When an request for information about birding sites in
Northumberland appeared on
Birdforum from Johnny Foreigner Andy Ross from Ontario Canada it was an opportunity to get out for a full day birding and do a good turn at the same time.
So after a flutter of email and messages I picked up AR from a Metro station in a northern Newcastle suburb on a bright but blustery Thursday morning. We had had a brief chat about whether there was anything specific he was looking for on the pelagic Saturday as he had also been one of the passengers on that trip.
First stop was Mitford Castle, I figured if we didn't get any birds it wouldn't be too often he got to bird around a 12
th century ruin. A small tit flock with
Blue Tit &
Great Tit also held at least one
phyllosc but neither of us got a decent view. Two
Nuthatch up on the surrounding bank side were distant but visible and a
Common Buzzard soon got up and wheeled around our heads before banking away. Around the castle there were several birds in Hawthorn
Spotted Flycatcher the pick of the bunch. A
Dipper on the river offered AR better views than his life tick at
Jesmond Dene some days earlier. 15
House Martin hawked over the grassland as we returned to the car, picking out
Song Thrush on the wire and flyover
Mistle Thrush as bonus birds.
Hulne Park our next stop was quiet although the single
Nuthatch and
Coal Tit at the gatehouse feeders offered good close views. Again a
Common Buzzard mewing for all it was worth circled overhead.
A short stop at
Fenham Mill produced
Little Egret noted flying by AR as I was setting up the scope, c2000
Pale-bellied Brent Goose as well as his first views of
Bar-tailed Godwit. Martin
Kitching on a paid tour (some people get all the good jobs) arrived just before we left.
We apparently missed an
Osprey near the causeway but despite intense searches on the way back we couldn't re-locate it, with two
Common Stonechat our only reward. The Vicar's Garden produced a single
Common Redstart, this and a flyover
Northern Wheatear were the only migrants of note on the island. We did have a large pipit (
sp) in the grass around the flooded fields but views were brief and very distant and the bird could not be relocated from closer with a flyby
Kestrel adding to the flux.
In the region of 1000
Pink-footed Goose and 40-50
Barnacle Goose loitered in the fields north of
Budle Bay with small groups arriving every few minutes.

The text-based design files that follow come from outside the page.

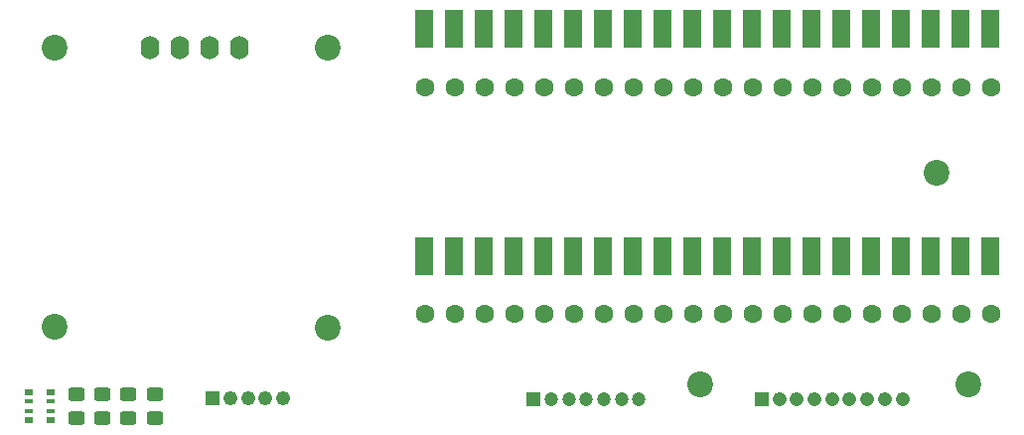
<source format=gts>
%TF.GenerationSoftware,KiCad,Pcbnew,(6.0.1)*%
%TF.CreationDate,2022-03-14T09:24:09-06:00*%
%TF.ProjectId,PicoFlasher_Breakout_Board_V1,5069636f-466c-4617-9368-65725f427265,rev?*%
%TF.SameCoordinates,Original*%
%TF.FileFunction,Soldermask,Top*%
%TF.FilePolarity,Negative*%
%FSLAX46Y46*%
G04 Gerber Fmt 4.6, Leading zero omitted, Abs format (unit mm)*
G04 Created by KiCad (PCBNEW (6.0.1)) date 2022-03-14 09:24:09*
%MOMM*%
%LPD*%
G01*
G04 APERTURE LIST*
G04 Aperture macros list*
%AMRoundRect*
0 Rectangle with rounded corners*
0 $1 Rounding radius*
0 $2 $3 $4 $5 $6 $7 $8 $9 X,Y pos of 4 corners*
0 Add a 4 corners polygon primitive as box body*
4,1,4,$2,$3,$4,$5,$6,$7,$8,$9,$2,$3,0*
0 Add four circle primitives for the rounded corners*
1,1,$1+$1,$2,$3*
1,1,$1+$1,$4,$5*
1,1,$1+$1,$6,$7*
1,1,$1+$1,$8,$9*
0 Add four rect primitives between the rounded corners*
20,1,$1+$1,$2,$3,$4,$5,0*
20,1,$1+$1,$4,$5,$6,$7,0*
20,1,$1+$1,$6,$7,$8,$9,0*
20,1,$1+$1,$8,$9,$2,$3,0*%
G04 Aperture macros list end*
%ADD10RoundRect,0.250000X-0.450000X0.325000X-0.450000X-0.325000X0.450000X-0.325000X0.450000X0.325000X0*%
%ADD11C,2.200000*%
%ADD12R,1.200000X1.200000*%
%ADD13C,1.200000*%
%ADD14R,1.600000X3.200000*%
%ADD15R,0.800000X0.500000*%
%ADD16R,0.800000X0.400000*%
%ADD17R,1.208000X1.208000*%
%ADD18C,1.208000*%
%ADD19O,1.600000X2.000000*%
%ADD20R,1.238000X1.238000*%
%ADD21C,1.238000*%
%ADD22C,1.600000*%
G04 APERTURE END LIST*
D10*
%TO.C,D3*%
X98750000Y-97700000D03*
X98750000Y-99750000D03*
%TD*%
D11*
%TO.C,REF\u002A\u002A*%
X92533500Y-92000000D03*
%TD*%
D10*
%TO.C,D2*%
X96550000Y-97700000D03*
X96550000Y-99750000D03*
%TD*%
D11*
%TO.C,REF\u002A\u002A*%
X115783500Y-92025000D03*
%TD*%
%TO.C,REF\u002A\u002A*%
X147525000Y-96900000D03*
%TD*%
%TO.C,REF\u002A\u002A*%
X92533500Y-68175000D03*
%TD*%
D12*
%TO.C,J2*%
X133350000Y-98150000D03*
D13*
X134850000Y-98150000D03*
X136350000Y-98150000D03*
X137850000Y-98150000D03*
X139350000Y-98150000D03*
X140850000Y-98150000D03*
X142350000Y-98150000D03*
%TD*%
D14*
%TO.C,U1e*%
X172280000Y-66560000D03*
X169740000Y-66560000D03*
X167200000Y-66560000D03*
X164660000Y-66560000D03*
X162120000Y-66560000D03*
X159580000Y-66560000D03*
X157040000Y-66560000D03*
X154500000Y-66560000D03*
X151960000Y-66560000D03*
X149420000Y-66560000D03*
X146880000Y-66560000D03*
X144340000Y-66560000D03*
X141800000Y-66560000D03*
X139260000Y-66560000D03*
X136720000Y-66560000D03*
X134180000Y-66560000D03*
X131640000Y-66560000D03*
X129100000Y-66560000D03*
X126560000Y-66560000D03*
X124020000Y-66560000D03*
X124020000Y-85940000D03*
X126560000Y-85940000D03*
X129100000Y-85940000D03*
X131640000Y-85940000D03*
X134180000Y-85940000D03*
X136720000Y-85940000D03*
X139260000Y-85940000D03*
X141800000Y-85940000D03*
X144340000Y-85940000D03*
X146880000Y-85940000D03*
X149420000Y-85940000D03*
X151960000Y-85940000D03*
X154500000Y-85940000D03*
X157040000Y-85940000D03*
X159580000Y-85940000D03*
X162120000Y-85940000D03*
X164660000Y-85940000D03*
X167200000Y-85940000D03*
X169740000Y-85940000D03*
X172280000Y-85940000D03*
%TD*%
D15*
%TO.C,RN1*%
X92150000Y-99950000D03*
D16*
X92150000Y-99150000D03*
X92150000Y-98350000D03*
D15*
X92150000Y-97550000D03*
X90350000Y-97550000D03*
D16*
X90350000Y-98350000D03*
X90350000Y-99150000D03*
D15*
X90350000Y-99950000D03*
%TD*%
D10*
%TO.C,D4*%
X101050000Y-97700000D03*
X101050000Y-99750000D03*
%TD*%
D11*
%TO.C,REF\u002A\u002A*%
X167725000Y-78850000D03*
%TD*%
%TO.C,REF\u002A\u002A*%
X170400000Y-96925000D03*
%TD*%
D17*
%TO.C,J1*%
X152800000Y-98143250D03*
D18*
X154300000Y-98143250D03*
X155800000Y-98143250D03*
X157300000Y-98143250D03*
X158800000Y-98143250D03*
X160300000Y-98143250D03*
X161800000Y-98143250D03*
X163300000Y-98143250D03*
X164800000Y-98143250D03*
%TD*%
D19*
%TO.C,U2*%
X100630000Y-68150000D03*
X103170000Y-68150000D03*
X105710000Y-68150000D03*
X108250000Y-68150000D03*
%TD*%
D11*
%TO.C,REF\u002A\u002A*%
X115783500Y-68200000D03*
%TD*%
D20*
%TO.C,J3*%
X106000000Y-98091500D03*
D21*
X107500000Y-98091500D03*
X109000000Y-98091500D03*
X110500000Y-98091500D03*
X112000000Y-98091500D03*
%TD*%
D10*
%TO.C,D1*%
X94375000Y-97700000D03*
X94375000Y-99750000D03*
%TD*%
D22*
%TO.C,U1*%
X172332000Y-71540000D03*
X169792000Y-71540000D03*
X167252000Y-71540000D03*
X164712000Y-71540000D03*
X162172000Y-71540000D03*
X159632000Y-71540000D03*
X157092000Y-71540000D03*
X154552000Y-71540000D03*
X152012000Y-71540000D03*
X149472000Y-71540000D03*
X146932000Y-71540000D03*
X144392000Y-71540000D03*
X141852000Y-71540000D03*
X139312000Y-71540000D03*
X136772000Y-71540000D03*
X134232000Y-71540000D03*
X131692000Y-71540000D03*
X129152000Y-71540000D03*
X126612000Y-71540000D03*
X124072000Y-71540000D03*
X124072000Y-90920000D03*
X126612000Y-90920000D03*
X129152000Y-90920000D03*
X131692000Y-90920000D03*
X134232000Y-90920000D03*
X136772000Y-90920000D03*
X139312000Y-90920000D03*
X141852000Y-90920000D03*
X144392000Y-90920000D03*
X146932000Y-90920000D03*
X149472000Y-90920000D03*
X152012000Y-90920000D03*
X154552000Y-90920000D03*
X157092000Y-90920000D03*
X159632000Y-90920000D03*
X162172000Y-90920000D03*
X164712000Y-90920000D03*
X167252000Y-90920000D03*
X169792000Y-90920000D03*
X172332000Y-90920000D03*
%TD*%
M02*

</source>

Budle Bay filled with Gulls offered little else.
Purple Sandpiper and
Rock Pipit along with some commoner seabirds provided more to see at Stag Rocks. It was mid afternoon by the time we arrived at Monk's House Pool, filled with
Common Teal it also provided AR with closer views of several more
Pink-footed Goose that were chilling around the far edge.
Possibly the best bird of the day, not a stone's throw from the Sexton mansion was an adult
Peregrine picking apart whatever it had caught in a large field. In a scene reminiscent of an old Survival show it was quickly surrounded by marauding Crows which it held at bay by calling loudly at.

Afternoon Tea - Peregrine Style
Peregrine extending the hand of welcome to local corvids.
A couple of unsuccessful attempts at Little Owl and a Greenshank flushed from a channel on the Aln Estuary were the only other late afternoon birds of note. Not a classic day but perhaps much to do with the wind direction. I believe AR gets to do it all again with another local birder tomorrow.